- TASKS:
**a)** In the forum thread about van lighting, repeat word for word the part that opens with the words containing "I can only assume" and closes with "again glows bright.".
**b)** In the forum thread about van lighting, how many fluorescent tubes were recently changed in the hab area of the van?

- EXERCISE PASSAGE:
***
The few single ones around the van are bright but quickly go dim when off hookup. They never used to be like that. 

I can only assume there is maybe a voltage drop issue. Any ideas? Would switching to LED tubes cure the problem, are they more voltage tolerant? The big lights on the roof which are normal bulbs are fine and the LED spots we have are ok as well.


----------



## bazzy (Sep 22, 2010)

barryd said:


> I changed five of the fluorescent tubes in the hab area of the van recently as the old ones were dim. Some are better and some not. The Bathroom one for example is like an old double fluorescent type affair. The two lights are joined with wire and a circuit board and housed in a casing behind perspex. It used to only glow bright if on hook up or a recently charged battery. Now even on hookup its dim most of the time but now and again glows bright.
> 
> The few single ones around the van are bright but quickly go dim when off hookup. They never used to be like that.
***
- DATA LISTING:

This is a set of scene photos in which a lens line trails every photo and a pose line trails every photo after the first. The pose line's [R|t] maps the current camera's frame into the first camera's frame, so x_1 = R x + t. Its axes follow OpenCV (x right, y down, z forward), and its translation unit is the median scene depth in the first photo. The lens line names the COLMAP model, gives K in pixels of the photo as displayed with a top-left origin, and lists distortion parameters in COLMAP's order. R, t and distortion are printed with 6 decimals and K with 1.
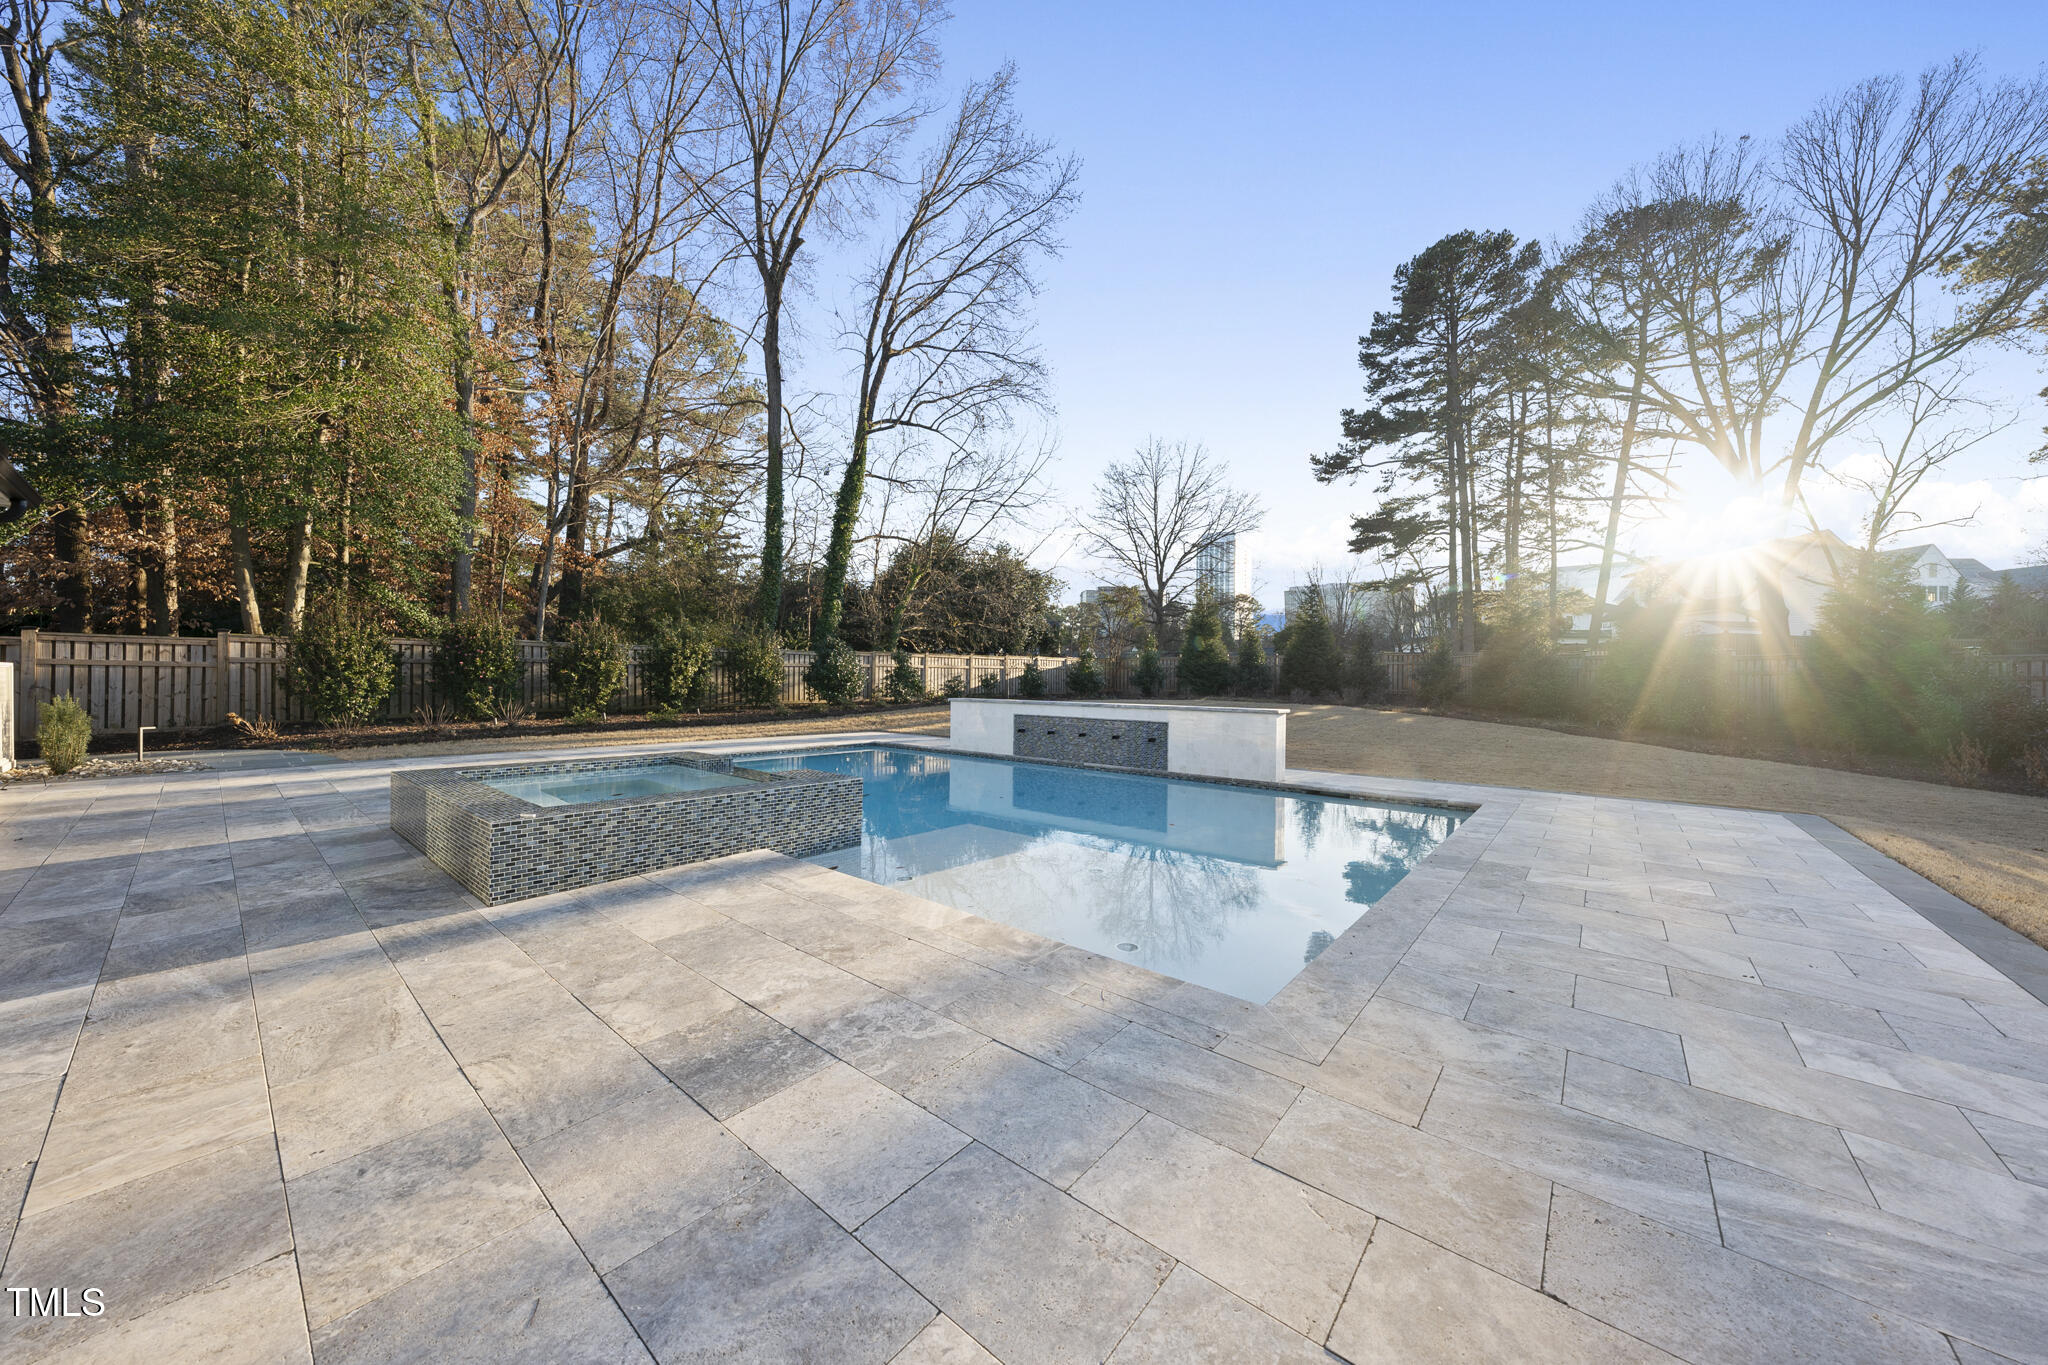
***
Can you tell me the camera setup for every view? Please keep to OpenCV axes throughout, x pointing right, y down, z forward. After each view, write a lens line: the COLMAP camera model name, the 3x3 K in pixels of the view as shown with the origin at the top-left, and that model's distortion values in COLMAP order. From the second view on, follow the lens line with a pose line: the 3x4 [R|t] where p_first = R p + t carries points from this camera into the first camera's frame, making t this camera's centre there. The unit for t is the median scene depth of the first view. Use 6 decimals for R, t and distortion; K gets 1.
***
- ANSWERS FOR THE EXERCISE:
**a)**
I can only assume there is maybe a voltage drop issue. Any ideas? Would switching to LED tubes cure the problem, are they more voltage tolerant? The big lights on the roof which are normal bulbs are fine and the LED spots we have are ok as well.


----------



## bazzy (Sep 22, 2010)

barryd said:


> I changed five of the fluorescent tubes in the hab area of the van recently as the old ones were dim. Some are better and some not. The Bathroom one for example is like an old double fluorescent type affair. The two lights are joined with wire and a circuit board and housed in a casing behind perspex. It used to only glow bright if on hook up or a recently charged battery. Now even on hookup its dim most of the time but now and again glows bright.

**b)** Five.